Whenever anyone says "I don't see why there's a problem parsing our AACR2/MARC data, all the data is there", I want a list of things I've tried to do/get with our data and not been able to.

So now I'm going to make a list as I go. Some of these can be blamed on MARC, some on AACR2, some on ISBD, some on ILS software used for maintaining MARC, some on cataloger tradition, or cataloger mistake.But they're all things that just about anyone working with a large quantity of real world MARC data are going to have trouble doing.

Figure out what an 856 is

Is it a link to full text? A link to table of contents? Something else? I want my software to know, so my software can easily tell the user that full text is available and give them the link. You can sort of kind of estimate it. http://roytennant.com/proto/856/analysis.html

Format field 505 contents

505 notes are really hard to read all mashed together. I'd like to list them one entry per line. But it's very difficult to tell where one entry begins and another ends. Sure, you can split on "--" (and you need to split on '--' even in so-called 'formatted' contents notes), but that's not foolproof. Sometimes a '.' or a ';' split an entry -- but sometimes they don't, they are internal to an entry.
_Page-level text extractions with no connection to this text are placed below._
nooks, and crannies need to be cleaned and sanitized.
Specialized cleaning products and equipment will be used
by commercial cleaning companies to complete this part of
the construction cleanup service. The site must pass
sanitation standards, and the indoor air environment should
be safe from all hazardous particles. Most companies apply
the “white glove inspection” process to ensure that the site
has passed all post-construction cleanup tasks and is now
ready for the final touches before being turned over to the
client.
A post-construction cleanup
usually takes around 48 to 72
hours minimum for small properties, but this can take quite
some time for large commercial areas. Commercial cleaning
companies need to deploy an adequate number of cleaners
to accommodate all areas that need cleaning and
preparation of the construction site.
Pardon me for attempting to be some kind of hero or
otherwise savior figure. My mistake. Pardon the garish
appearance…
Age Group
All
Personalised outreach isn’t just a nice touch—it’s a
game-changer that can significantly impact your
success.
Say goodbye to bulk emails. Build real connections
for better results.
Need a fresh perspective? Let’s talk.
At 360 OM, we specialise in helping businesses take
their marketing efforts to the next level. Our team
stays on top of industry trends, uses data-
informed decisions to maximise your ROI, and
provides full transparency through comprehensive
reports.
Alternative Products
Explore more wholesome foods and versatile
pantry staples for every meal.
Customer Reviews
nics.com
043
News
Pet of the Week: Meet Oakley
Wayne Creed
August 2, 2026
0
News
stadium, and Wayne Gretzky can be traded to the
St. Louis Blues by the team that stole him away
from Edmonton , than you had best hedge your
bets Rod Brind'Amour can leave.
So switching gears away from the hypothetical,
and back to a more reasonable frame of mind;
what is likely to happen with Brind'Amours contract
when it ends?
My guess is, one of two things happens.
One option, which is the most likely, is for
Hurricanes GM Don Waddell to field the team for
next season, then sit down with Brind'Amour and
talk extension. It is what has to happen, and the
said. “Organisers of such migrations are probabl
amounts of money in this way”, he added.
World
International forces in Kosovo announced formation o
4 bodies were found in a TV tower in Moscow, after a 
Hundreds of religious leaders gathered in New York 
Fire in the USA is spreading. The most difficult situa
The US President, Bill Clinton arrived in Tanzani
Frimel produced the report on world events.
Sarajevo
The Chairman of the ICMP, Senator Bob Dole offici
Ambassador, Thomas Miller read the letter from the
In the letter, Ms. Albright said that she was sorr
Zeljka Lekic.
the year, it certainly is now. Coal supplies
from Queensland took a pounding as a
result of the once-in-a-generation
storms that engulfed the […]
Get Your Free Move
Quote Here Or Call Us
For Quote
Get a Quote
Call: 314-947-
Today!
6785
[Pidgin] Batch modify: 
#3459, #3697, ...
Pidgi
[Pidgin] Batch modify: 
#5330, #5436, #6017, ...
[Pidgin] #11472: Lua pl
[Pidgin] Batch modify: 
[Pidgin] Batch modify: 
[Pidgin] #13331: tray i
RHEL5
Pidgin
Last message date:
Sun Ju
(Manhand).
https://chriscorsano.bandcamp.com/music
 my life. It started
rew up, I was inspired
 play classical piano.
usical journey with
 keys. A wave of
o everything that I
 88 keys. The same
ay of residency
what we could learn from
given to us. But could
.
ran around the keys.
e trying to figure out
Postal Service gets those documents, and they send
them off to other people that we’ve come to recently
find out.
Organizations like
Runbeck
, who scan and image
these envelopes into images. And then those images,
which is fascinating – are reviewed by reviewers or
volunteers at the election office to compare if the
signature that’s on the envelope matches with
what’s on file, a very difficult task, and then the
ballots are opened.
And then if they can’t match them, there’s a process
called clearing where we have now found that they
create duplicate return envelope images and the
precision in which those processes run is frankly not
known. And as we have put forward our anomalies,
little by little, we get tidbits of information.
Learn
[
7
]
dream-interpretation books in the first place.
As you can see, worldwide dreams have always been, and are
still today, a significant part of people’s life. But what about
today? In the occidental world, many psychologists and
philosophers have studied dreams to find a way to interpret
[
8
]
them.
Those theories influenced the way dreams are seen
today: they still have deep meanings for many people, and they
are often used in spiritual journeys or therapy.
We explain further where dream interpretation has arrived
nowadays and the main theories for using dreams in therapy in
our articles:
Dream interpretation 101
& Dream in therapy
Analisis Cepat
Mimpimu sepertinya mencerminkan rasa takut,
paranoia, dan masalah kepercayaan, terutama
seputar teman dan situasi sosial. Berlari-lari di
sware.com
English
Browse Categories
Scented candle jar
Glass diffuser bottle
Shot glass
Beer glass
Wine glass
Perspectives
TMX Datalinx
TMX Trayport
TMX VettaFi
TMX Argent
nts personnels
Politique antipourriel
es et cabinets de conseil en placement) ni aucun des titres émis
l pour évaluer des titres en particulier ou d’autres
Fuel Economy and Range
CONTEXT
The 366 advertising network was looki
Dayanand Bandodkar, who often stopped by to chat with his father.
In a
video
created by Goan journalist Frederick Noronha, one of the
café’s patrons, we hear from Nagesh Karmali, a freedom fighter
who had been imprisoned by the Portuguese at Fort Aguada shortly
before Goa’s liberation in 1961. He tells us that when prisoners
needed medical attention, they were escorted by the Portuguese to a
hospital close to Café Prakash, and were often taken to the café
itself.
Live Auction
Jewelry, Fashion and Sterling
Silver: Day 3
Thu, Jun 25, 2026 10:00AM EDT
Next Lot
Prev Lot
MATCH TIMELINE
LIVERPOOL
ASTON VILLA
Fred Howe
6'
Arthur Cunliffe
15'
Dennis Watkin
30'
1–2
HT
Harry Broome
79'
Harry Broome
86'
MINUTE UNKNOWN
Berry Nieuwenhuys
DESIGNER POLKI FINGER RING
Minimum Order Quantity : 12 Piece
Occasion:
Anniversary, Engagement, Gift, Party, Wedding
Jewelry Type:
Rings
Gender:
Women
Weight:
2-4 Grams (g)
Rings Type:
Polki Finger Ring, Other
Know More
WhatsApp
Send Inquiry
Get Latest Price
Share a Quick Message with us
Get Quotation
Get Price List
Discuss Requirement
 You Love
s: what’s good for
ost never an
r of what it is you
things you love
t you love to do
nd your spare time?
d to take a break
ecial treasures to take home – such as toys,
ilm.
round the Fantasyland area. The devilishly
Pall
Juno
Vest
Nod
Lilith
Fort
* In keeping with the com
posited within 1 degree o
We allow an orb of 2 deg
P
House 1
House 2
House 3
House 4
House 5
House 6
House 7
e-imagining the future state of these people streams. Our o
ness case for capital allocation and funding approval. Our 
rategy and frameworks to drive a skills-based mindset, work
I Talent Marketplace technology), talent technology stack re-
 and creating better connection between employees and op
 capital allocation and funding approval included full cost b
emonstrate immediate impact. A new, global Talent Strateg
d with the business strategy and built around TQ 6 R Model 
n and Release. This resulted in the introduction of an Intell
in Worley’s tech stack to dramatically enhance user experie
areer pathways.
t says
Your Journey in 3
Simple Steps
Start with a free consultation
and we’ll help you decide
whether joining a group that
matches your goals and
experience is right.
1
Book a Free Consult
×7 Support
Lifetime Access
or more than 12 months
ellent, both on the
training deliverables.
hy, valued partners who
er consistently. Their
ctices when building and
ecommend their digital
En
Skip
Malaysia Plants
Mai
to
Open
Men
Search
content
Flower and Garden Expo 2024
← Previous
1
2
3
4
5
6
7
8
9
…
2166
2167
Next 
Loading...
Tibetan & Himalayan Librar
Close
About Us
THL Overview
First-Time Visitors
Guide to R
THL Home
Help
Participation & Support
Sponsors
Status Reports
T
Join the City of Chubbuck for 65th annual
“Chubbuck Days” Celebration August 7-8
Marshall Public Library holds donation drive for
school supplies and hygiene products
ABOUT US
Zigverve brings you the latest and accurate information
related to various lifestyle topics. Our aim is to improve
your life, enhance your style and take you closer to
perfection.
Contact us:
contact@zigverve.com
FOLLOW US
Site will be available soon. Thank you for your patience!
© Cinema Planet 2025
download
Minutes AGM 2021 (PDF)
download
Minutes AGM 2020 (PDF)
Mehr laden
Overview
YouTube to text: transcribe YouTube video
No good algorithm.

Figure out if my library holds a particular volume and issue of a serial

This is a clear user need, that I'd like to be able to tell them, when I know they are interested in a particular volume/issue. I guess MFHD is _theoretically_ capable of expressing this. But hardly anyone's ILS is actually going to produce anything that can be machine-interpreted. And I'm not even sure MFHD can express it -- if you think that ISBD-like standard for using punctuation and such to express 'runs' counts, forget about it, that doesn't really result in unambiguous machine-parseable statements even when users don't make mistakes entering it, which they do.

False economies

Obviously, a single cataloger can't be expected to spend hours recording every possible bit of metadata that could apply to a work, nor can most libraries provide the level of funding to afford that. However, it ought to be possible to distribute the work and incrementally improve our metadata; although bibliographic utilities could be a nexus for that sort work, valuable information often gets left out of many records.

Tables of contents and composite works

Much science fiction, to give an example, exists as short stories that end up in libraries as anthologies. Without even a 505, it's impossible for a patron to see if the library has 'The Cold Equations' by Tom Godwin.